*** Opening Data for analysis ***

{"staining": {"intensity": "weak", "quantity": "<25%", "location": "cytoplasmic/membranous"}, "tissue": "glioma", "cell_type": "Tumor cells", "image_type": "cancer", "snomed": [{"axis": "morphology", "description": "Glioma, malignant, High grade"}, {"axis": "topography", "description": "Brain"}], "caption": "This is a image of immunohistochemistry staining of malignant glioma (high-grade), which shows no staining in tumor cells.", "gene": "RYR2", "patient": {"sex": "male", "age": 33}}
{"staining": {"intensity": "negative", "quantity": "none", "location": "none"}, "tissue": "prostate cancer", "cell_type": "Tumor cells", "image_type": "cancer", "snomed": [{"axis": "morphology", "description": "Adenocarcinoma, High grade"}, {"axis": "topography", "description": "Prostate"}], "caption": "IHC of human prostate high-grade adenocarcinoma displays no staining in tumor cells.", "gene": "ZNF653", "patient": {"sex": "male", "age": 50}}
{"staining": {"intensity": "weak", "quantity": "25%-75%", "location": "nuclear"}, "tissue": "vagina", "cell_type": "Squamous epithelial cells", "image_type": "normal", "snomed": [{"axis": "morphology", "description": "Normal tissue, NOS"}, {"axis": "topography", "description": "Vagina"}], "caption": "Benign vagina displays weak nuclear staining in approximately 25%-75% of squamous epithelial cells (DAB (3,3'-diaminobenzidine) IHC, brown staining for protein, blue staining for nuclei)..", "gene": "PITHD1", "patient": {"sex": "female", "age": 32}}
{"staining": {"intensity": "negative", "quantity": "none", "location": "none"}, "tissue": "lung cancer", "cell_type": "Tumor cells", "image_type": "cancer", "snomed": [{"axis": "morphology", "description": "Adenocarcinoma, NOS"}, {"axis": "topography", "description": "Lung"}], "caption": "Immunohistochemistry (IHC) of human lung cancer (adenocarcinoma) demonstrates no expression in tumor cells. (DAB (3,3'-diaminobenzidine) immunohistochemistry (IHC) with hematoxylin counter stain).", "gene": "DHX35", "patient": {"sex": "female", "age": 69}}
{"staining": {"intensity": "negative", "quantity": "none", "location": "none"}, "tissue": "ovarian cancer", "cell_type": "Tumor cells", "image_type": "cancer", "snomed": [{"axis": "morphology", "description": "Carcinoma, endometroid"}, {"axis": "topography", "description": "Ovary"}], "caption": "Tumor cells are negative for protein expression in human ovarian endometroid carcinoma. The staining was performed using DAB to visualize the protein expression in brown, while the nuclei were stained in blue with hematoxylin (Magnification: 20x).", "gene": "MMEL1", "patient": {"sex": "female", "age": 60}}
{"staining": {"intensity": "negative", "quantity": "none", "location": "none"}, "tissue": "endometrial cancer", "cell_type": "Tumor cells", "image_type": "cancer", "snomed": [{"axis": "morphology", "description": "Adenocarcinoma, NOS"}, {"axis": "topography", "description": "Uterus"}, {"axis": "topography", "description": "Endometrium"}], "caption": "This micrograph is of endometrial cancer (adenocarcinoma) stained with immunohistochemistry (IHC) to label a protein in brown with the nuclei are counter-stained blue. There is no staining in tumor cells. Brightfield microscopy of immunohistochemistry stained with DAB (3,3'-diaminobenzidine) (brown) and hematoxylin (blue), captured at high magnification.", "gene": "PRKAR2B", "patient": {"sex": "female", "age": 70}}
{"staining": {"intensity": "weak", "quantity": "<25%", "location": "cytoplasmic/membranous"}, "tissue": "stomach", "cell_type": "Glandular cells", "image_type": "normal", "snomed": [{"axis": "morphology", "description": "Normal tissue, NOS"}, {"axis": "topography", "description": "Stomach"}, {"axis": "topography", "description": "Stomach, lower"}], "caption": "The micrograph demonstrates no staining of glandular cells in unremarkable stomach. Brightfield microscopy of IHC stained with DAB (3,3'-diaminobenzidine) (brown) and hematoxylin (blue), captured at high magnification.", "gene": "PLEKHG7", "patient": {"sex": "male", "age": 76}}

*** Closing Data for analysis ***

* What is required *
Word for word, write out each of the records shown above.

* Exercise result *
{"staining": {"intensity": "weak", "quantity": "<25%", "location": "cytoplasmic/membranous"}, "tissue": "glioma", "cell_type": "Tumor cells", "image_type": "cancer", "snomed": [{"axis": "morphology", "description": "Glioma, malignant, High grade"}, {"axis": "topography", "description": "Brain"}], "caption": "This is a image of immunohistochemistry staining of malignant glioma (high-grade), which shows no staining in tumor cells.", "gene": "RYR2", "patient": {"sex": "male", "age": 33}}
{"staining": {"intensity": "negative", "quantity": "none", "location": "none"}, "tissue": "prostate cancer", "cell_type": "Tumor cells", "image_type": "cancer", "snomed": [{"axis": "morphology", "description": "Adenocarcinoma, High grade"}, {"axis": "topography", "description": "Prostate"}], "caption": "IHC of human prostate high-grade adenocarcinoma displays no staining in tumor cells.", "gene": "ZNF653", "patient": {"sex": "male", "age": 50}}
{"staining": {"intensity": "weak", "quantity": "25%-75%", "location": "nuclear"}, "tissue": "vagina", "cell_type": "Squamous epithelial cells", "image_type": "normal", "snomed": [{"axis": "morphology", "description": "Normal tissue, NOS"}, {"axis": "topography", "description": "Vagina"}], "caption": "Benign vagina displays weak nuclear staining in approximately 25%-75% of squamous epithelial cells (DAB (3,3'-diaminobenzidine) IHC, brown staining for protein, blue staining for nuclei)..", "gene": "PITHD1", "patient": {"sex": "female", "age": 32}}
{"staining": {"intensity": "negative", "quantity": "none", "location": "none"}, "tissue": "lung cancer", "cell_type": "Tumor cells", "image_type": "cancer", "snomed": [{"axis": "morphology", "description": "Adenocarcinoma, NOS"}, {"axis": "topography", "description": "Lung"}], "caption": "Immunohistochemistry (IHC) of human lung cancer (adenocarcinoma) demonstrates no expression in tumor cells. (DAB (3,3'-diaminobenzidine) immunohistochemistry (IHC) with hematoxylin counter stain).", "gene": "DHX35", "patient": {"sex": "female", "age": 69}}
{"staining": {"intensity": "negative", "quantity": "none", "location": "none"}, "tissue": "ovarian cancer", "cell_type": "Tumor cells", "image_type": "cancer", "snomed": [{"axis": "morphology", "description": "Carcinoma, endometroid"}, {"axis": "topography", "description": "Ovary"}], "caption": "Tumor cells are negative for protein expression in human ovarian endometroid carcinoma. The staining was performed using DAB to visualize the protein expression in brown, while the nuclei were stained in blue with hematoxylin (Magnification: 20x).", "gene": "MMEL1", "patient": {"sex": "female", "age": 60}}
{"staining": {"intensity": "negative", "quantity": "none", "location": "none"}, "tissue": "endometrial cancer", "cell_type": "Tumor cells", "image_type": "cancer", "snomed": [{"axis": "morphology", "description": "Adenocarcinoma, NOS"}, {"axis": "topography", "description": "Uterus"}, {"axis": "topography", "description": "Endometrium"}], "caption": "This micrograph is of endometrial cancer (adenocarcinoma) stained with immunohistochemistry (IHC) to label a protein in brown with the nuclei are counter-stained blue. There is no staining in tumor cells. Brightfield microscopy of immunohistochemistry stained with DAB (3,3'-diaminobenzidine) (brown) and hematoxylin (blue), captured at high magnification.", "gene": "PRKAR2B", "patient": {"sex": "female", "age": 70}}
{"staining": {"intensity": "weak", "quantity": "<25%", "location": "cytoplasmic/membranous"}, "tissue": "stomach", "cell_type": "Glandular cells", "image_type": "normal", "snomed": [{"axis": "morphology", "description": "Normal tissue, NOS"}, {"axis": "topography", "description": "Stomach"}, {"axis": "topography", "description": "Stomach, lower"}], "caption": "The micrograph demonstrates no staining of glandular cells in unremarkable stomach. Brightfield microscopy of IHC stained with DAB (3,3'-diaminobenzidine) (brown) and hematoxylin (blue), captured at high magnification.", "gene": "PLEKHG7", "patient": {"sex": "male", "age": 76}}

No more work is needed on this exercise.